With a House seat hanging in the balance, the justices could be forced to address racial gerrymandering.

WASHINGTON (CN) — Alabama asked the Supreme Court on Friday to reverse a lower court ruling that threw out its Republican-friendly congressional map on the grounds that it violated the Voting Rights Act. 

A three-judge panel told the state they couldn’t use its new congressional map for upcoming elections and would have to redraw the lines so Black voters could have a fair opportunity to elect candidates of their choice. Alabama’s Legislature would have to add another district where Black majorities held sway. The federal court’s ruling would also likely give Democrats another seat in the House of Representatives come November. 

“The court-ordered redraw marks a radical change from decades of Alabama’s congressional plans,” Steve Marshall, Alabama’s attorney general, said in the state’s brief. “It will result in a map that can be drawn only by placing race first above race-neutral districting criteria, sorting and splitting voters across the State on the basis of race alone.” 

Alabama claims that the Voting Rights Act can not be used to justify the “race-based redraw of Alabama’s race-neutral map.” The state claims that a map drawn by a neutral third party would segregate Alabamians in Mobile by race. 

“Either way, without a stay, the State’s forthcoming congressional elections will be run on district lines that never could have been drawn by the Legislature but for sorting Alabamians on the basis of race alone,” Marshall wrote. “The United States Constitution cannot tolerate such a perversion of the VRA.” 

After the 2020 census, Alabama decided to redraw its congressional map without considering race. The redistricted map was challenged by three groups, including the Alabama State Conference of the NAACP claiming violations of the Equal Protection Clause and the Voting Rights Act. 

“Black people drove a disproportionate share of Alabama’s population growth. Throughout last year, Black Alabamians publicly called on the Legislature to recognize this reality and sought equal representation in Congress,” Deuel Ross, senior counsel at NAACP Legal Defense and Educational Fund, said in a statement following the court’s ruling. “The state ignored these demands, but we are deeply gratified that the unanimous court found that Black voters deserve full representation now. We look forward to working with the Legislature to ensure that Black voters are fairly represented in any remedial map.”

(Saved data entries)

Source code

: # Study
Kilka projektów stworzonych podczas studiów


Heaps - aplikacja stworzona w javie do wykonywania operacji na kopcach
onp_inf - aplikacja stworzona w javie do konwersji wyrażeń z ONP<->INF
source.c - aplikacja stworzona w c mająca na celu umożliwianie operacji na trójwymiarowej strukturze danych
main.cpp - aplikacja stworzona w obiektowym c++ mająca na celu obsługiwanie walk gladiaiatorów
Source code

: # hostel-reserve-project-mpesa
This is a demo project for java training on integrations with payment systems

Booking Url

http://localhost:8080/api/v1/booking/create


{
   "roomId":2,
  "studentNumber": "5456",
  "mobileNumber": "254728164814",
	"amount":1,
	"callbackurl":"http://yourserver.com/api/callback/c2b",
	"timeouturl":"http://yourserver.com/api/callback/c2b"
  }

* **Exercise details**: Return the full Alabama congressional map article word for word.

* **Output of the exercise**:
With a House seat hanging in the balance, the justices could be forced to address racial gerrymandering.

WASHINGTON (CN) — Alabama asked the Supreme Court on Friday to reverse a lower court ruling that threw out its Republican-friendly congressional map on the grounds that it violated the Voting Rights Act. 

A three-judge panel told the state they couldn’t use its new congressional map for upcoming elections and would have to redraw the lines so Black voters could have a fair opportunity to elect candidates of their choice. Alabama’s Legislature would have to add another district where Black majorities held sway. The federal court’s ruling would also likely give Democrats another seat in the House of Representatives come November. 

“The court-ordered redraw marks a radical change from decades of Alabama’s congressional plans,” Steve Marshall, Alabama’s attorney general, said in the state’s brief. “It will result in a map that can be drawn only by placing race first above race-neutral districting criteria, sorting and splitting voters across the State on the basis of race alone.” 

Alabama claims that the Voting Rights Act can not be used to justify the “race-based redraw of Alabama’s race-neutral map.” The state claims that a map drawn by a neutral third party would segregate Alabamians in Mobile by race. 

“Either way, without a stay, the State’s forthcoming congressional elections will be run on district lines that never could have been drawn by the Legislature but for sorting Alabamians on the basis of race alone,” Marshall wrote. “The United States Constitution cannot tolerate such a perversion of the VRA.” 

After the 2020 census, Alabama decided to redraw its congressional map without considering race. The redistricted map was challenged by three groups, including the Alabama State Conference of the NAACP claiming violations of the Equal Protection Clause and the Voting Rights Act. 

“Black people drove a disproportionate share of Alabama’s population growth. Throughout last year, Black Alabamians publicly called on the Legislature to recognize this reality and sought equal representation in Congress,” Deuel Ross, senior counsel at NAACP Legal Defense and Educational Fund, said in a statement following the court’s ruling. “The state ignored these demands, but we are deeply gratified that the unanimous court found that Black voters deserve full representation now. We look forward to working with the Legislature to ensure that Black voters are fairly represented in any remedial map.”